Extract provided:

>> START

God doesn’t want me rich.

At least not yet.

Ever done the “what would I do if I won the lottery?” game?  Ask yourself what you would do if you won one of those big $100 million-plus jackpots of the Powerball(tm) or MegaMillions(tm) lotteries?

It’s actually a valuable exercise.  One of the biggest excuses we make for not following our call, one of the biggest reasons we ignore signs of a call, is financial.  We “can’t afford to do that,” whatever “that” might be, because our income is too low, because it would require too much sacrifice of other valued activities or goods, or a hundred other reasons.  All of which reduce to “I don’t have the money.”

Win a hundred million dollars or so, and most of those excuses tend to evaporate.

Oh, there are many things that even a $100 million won’t buy.  A stealth bomber, for example.  Creation of Free Luna.  Immortality.

But $100 million is about as enabling an amount of money for the “everyday necessities plus a lot left over for doing what I’ve always wanted to do” as there is.  $100 million invested at 3 percent yields $3 million a year without ever touching the $100 million nest egg of principal.  $3 million/year for the rest of your life and any heirs you might designate for afterwards.

>> END

Record excerpts:

>> START

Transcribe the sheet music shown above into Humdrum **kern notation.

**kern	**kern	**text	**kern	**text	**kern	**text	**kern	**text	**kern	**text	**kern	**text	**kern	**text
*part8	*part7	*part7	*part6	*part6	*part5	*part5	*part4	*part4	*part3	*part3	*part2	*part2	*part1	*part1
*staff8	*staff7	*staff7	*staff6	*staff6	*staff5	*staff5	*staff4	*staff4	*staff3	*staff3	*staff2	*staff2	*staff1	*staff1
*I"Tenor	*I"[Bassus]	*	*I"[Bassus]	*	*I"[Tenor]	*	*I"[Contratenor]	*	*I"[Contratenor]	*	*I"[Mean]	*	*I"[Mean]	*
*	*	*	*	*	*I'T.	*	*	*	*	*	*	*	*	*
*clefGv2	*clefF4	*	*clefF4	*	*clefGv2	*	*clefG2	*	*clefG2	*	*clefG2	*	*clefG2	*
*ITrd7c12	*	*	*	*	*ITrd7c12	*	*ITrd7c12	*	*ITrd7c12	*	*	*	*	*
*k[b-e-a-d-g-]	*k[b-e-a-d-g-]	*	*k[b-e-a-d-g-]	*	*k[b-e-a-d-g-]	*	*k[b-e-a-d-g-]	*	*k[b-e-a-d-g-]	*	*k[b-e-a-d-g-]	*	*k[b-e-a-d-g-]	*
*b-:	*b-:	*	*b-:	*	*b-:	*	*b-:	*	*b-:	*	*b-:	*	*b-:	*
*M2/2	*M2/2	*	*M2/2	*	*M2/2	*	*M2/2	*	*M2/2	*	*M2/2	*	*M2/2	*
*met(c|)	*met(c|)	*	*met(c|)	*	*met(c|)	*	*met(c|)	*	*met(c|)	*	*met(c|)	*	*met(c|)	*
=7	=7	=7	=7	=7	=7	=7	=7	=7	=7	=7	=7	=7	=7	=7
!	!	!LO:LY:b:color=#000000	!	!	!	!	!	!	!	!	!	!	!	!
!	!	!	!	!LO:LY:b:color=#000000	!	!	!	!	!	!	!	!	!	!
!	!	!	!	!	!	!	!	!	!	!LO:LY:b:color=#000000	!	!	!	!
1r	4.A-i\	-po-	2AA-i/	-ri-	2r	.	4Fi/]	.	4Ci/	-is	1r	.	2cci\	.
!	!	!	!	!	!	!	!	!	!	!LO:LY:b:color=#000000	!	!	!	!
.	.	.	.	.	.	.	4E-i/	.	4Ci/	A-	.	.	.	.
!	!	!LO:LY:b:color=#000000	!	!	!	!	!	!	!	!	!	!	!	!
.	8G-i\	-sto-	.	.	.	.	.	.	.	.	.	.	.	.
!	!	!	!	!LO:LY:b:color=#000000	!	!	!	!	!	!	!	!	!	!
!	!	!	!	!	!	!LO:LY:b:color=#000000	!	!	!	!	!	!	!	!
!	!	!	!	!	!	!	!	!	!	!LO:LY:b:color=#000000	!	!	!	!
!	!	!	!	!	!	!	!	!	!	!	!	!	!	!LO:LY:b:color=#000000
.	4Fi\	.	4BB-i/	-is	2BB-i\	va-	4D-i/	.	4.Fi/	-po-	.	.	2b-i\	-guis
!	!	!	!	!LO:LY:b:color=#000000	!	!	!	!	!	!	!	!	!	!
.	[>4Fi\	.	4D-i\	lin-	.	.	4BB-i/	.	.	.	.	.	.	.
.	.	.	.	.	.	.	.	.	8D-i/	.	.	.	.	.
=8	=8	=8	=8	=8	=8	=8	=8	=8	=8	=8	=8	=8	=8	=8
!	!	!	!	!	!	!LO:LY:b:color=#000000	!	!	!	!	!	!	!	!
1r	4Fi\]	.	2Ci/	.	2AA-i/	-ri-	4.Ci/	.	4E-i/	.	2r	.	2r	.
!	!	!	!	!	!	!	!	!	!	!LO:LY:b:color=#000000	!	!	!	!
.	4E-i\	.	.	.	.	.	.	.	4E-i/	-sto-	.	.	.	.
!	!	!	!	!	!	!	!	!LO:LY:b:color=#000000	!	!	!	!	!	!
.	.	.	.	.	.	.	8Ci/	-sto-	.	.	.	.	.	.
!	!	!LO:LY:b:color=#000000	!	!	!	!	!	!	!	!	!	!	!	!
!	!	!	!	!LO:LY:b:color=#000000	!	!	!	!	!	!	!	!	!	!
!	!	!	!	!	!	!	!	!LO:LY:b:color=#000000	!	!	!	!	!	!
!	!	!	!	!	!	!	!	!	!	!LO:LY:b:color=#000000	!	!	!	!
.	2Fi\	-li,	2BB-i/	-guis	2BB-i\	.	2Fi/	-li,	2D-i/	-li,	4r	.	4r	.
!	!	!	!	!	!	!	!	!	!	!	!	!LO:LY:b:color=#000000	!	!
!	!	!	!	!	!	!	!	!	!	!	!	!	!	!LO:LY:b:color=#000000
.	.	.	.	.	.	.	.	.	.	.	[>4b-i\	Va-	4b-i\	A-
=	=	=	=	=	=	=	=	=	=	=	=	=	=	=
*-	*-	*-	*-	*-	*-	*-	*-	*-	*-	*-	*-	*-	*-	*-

>> END
>> START

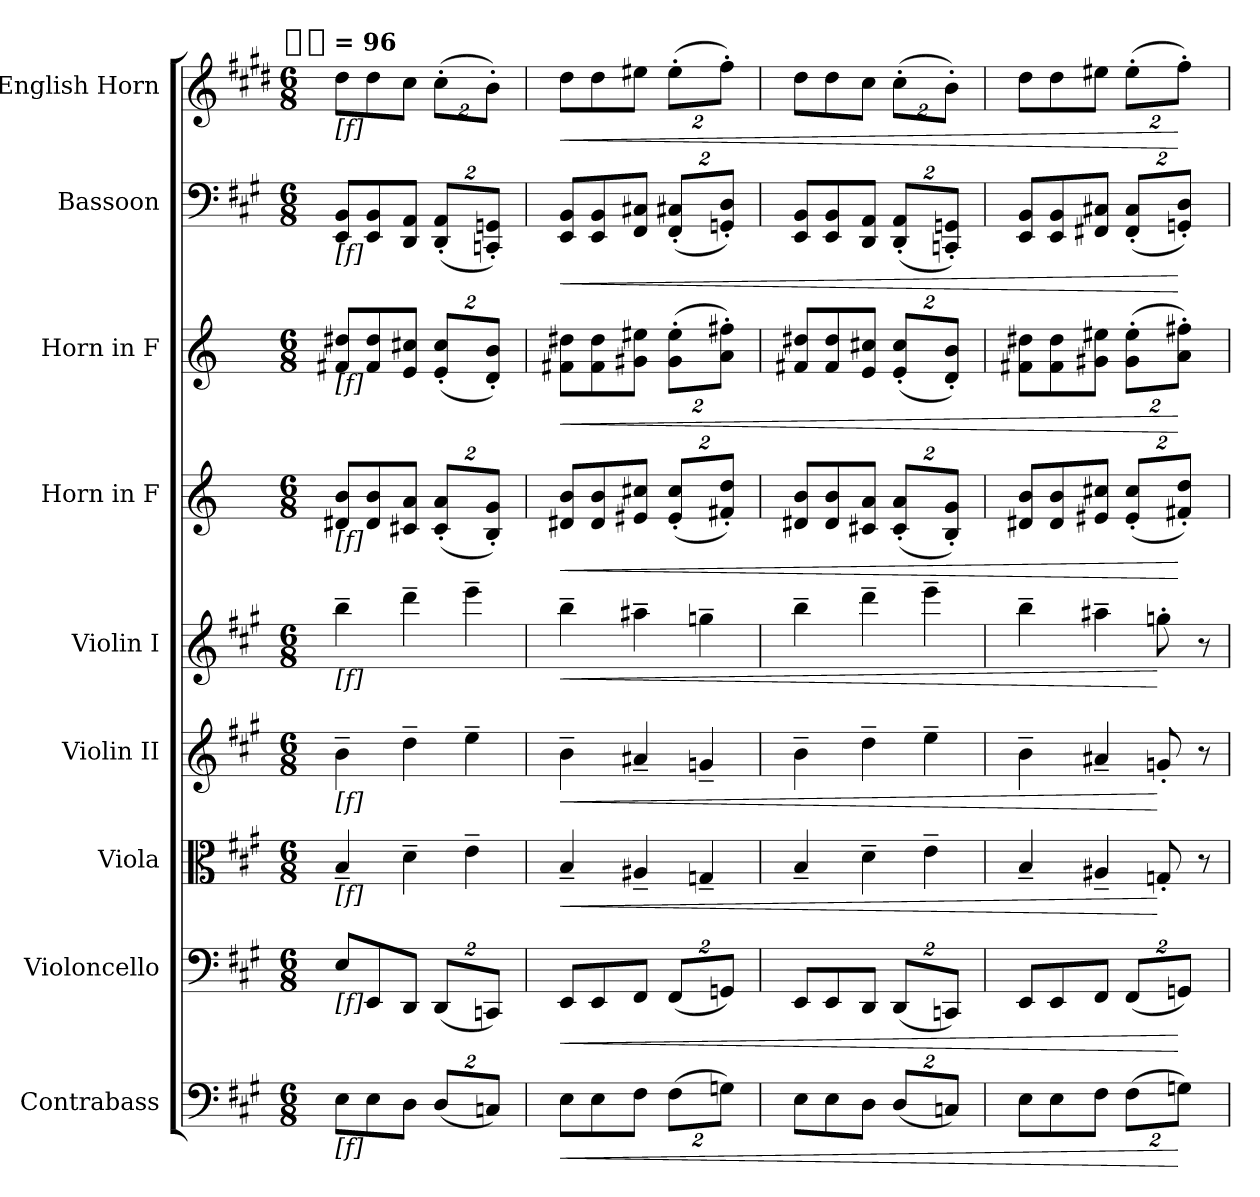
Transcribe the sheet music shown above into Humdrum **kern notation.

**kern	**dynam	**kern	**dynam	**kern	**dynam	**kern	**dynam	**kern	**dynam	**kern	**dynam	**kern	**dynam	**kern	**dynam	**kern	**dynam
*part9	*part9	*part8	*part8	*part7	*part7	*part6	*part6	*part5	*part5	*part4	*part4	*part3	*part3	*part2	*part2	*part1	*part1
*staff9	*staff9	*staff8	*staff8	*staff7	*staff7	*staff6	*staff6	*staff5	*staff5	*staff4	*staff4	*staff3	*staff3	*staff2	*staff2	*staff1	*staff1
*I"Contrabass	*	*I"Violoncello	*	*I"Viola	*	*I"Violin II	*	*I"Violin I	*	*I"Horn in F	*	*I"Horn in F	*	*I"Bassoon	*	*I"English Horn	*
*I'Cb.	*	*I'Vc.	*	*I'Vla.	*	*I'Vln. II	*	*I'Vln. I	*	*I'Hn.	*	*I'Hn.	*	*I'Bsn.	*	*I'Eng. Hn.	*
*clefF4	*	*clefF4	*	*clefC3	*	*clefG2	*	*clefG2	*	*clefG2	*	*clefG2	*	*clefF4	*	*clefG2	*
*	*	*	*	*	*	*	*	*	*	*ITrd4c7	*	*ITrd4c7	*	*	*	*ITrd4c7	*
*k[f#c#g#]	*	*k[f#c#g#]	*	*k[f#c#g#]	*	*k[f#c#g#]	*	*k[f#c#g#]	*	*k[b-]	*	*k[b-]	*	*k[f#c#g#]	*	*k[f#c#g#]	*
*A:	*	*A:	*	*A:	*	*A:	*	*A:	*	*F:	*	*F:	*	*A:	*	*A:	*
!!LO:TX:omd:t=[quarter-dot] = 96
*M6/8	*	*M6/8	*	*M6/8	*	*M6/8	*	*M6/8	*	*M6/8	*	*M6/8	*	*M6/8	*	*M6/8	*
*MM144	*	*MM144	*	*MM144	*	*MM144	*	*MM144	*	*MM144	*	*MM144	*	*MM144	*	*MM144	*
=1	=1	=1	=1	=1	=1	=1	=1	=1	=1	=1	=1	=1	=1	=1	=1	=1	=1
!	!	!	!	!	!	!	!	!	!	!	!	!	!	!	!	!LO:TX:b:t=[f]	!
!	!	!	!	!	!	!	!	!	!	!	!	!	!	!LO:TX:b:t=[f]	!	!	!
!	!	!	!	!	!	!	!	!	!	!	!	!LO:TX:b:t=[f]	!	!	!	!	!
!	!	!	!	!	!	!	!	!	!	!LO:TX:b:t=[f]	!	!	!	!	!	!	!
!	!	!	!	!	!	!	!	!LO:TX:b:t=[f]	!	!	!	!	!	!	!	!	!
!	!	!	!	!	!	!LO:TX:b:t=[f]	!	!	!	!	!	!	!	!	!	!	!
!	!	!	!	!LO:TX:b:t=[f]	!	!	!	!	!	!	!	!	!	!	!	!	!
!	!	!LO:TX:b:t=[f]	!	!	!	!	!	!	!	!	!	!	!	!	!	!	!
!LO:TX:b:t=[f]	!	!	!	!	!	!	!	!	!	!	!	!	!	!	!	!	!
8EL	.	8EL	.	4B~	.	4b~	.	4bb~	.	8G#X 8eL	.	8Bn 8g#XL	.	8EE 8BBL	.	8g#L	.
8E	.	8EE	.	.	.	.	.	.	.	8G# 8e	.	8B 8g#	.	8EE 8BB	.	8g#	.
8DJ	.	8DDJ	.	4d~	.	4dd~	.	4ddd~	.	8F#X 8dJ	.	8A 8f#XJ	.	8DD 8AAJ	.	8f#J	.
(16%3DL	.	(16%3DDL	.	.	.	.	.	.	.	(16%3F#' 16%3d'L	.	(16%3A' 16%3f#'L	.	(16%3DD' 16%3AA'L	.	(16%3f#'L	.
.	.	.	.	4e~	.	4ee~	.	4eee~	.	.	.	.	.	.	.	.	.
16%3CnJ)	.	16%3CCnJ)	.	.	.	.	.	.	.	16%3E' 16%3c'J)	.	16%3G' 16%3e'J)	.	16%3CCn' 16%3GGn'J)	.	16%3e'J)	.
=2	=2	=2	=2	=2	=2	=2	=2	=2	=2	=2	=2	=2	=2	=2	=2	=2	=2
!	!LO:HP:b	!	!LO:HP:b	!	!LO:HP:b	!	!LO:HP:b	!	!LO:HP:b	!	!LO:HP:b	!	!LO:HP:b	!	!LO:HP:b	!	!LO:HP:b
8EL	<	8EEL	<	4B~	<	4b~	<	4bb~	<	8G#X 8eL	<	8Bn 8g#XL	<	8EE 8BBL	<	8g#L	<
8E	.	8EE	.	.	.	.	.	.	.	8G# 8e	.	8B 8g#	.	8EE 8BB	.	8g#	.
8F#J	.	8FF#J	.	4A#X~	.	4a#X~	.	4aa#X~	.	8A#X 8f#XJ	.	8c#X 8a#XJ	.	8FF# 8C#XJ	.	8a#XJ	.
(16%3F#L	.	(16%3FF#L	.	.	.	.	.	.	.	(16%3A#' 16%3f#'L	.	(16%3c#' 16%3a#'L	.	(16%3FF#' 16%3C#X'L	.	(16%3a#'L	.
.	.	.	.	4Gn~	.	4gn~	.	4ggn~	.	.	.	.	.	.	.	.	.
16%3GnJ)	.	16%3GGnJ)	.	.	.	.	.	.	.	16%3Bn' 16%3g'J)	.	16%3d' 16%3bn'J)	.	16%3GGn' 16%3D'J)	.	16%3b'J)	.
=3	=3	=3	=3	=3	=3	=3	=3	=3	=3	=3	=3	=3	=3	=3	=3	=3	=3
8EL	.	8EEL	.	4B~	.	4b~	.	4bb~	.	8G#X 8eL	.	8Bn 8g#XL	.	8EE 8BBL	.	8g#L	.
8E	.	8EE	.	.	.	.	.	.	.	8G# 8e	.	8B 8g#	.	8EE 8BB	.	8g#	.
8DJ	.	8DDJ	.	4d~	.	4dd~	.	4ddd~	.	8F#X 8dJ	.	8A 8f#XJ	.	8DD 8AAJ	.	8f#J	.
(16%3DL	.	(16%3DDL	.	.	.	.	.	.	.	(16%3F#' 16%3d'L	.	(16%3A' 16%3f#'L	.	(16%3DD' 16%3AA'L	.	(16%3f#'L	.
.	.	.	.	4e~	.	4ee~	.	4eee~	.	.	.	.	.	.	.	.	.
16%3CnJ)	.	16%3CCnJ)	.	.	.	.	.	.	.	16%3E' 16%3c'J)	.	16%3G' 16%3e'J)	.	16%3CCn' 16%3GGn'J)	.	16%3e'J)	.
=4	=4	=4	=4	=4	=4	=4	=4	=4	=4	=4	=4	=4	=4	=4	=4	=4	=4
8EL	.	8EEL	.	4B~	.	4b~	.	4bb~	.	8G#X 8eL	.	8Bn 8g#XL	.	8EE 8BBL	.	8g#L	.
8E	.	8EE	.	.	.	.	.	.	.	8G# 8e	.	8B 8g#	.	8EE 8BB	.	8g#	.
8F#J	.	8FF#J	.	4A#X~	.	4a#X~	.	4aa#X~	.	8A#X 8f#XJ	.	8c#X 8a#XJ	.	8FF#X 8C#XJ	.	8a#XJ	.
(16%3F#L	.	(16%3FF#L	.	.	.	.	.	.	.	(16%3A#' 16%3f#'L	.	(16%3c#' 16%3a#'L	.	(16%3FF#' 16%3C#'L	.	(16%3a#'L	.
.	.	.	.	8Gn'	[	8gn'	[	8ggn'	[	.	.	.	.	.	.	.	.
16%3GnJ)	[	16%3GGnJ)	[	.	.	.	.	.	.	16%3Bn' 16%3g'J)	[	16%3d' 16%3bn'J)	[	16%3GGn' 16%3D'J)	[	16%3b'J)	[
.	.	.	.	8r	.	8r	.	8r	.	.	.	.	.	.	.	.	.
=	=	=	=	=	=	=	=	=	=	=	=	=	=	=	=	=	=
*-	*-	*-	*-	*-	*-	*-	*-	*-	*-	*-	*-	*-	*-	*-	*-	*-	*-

>> END

Return the full essay on the lottery-jackpot exercise and money as an excuse for ignoring a calling, word for word from its first line to its last.

God doesn’t want me rich.

At least not yet.

Ever done the “what would I do if I won the lottery?” game?  Ask yourself what you would do if you won one of those big $100 million-plus jackpots of the Powerball(tm) or MegaMillions(tm) lotteries?

It’s actually a valuable exercise.  One of the biggest excuses we make for not following our call, one of the biggest reasons we ignore signs of a call, is financial.  We “can’t afford to do that,” whatever “that” might be, because our income is too low, because it would require too much sacrifice of other valued activities or goods, or a hundred other reasons.  All of which reduce to “I don’t have the money.”

Win a hundred million dollars or so, and most of those excuses tend to evaporate.

Oh, there are many things that even a $100 million won’t buy.  A stealth bomber, for example.  Creation of Free Luna.  Immortality.

But $100 million is about as enabling an amount of money for the “everyday necessities plus a lot left over for doing what I’ve always wanted to do” as there is.  $100 million invested at 3 percent yields $3 million a year without ever touching the $100 million nest egg of principal.  $3 million/year for the rest of your life and any heirs you might designate for afterwards.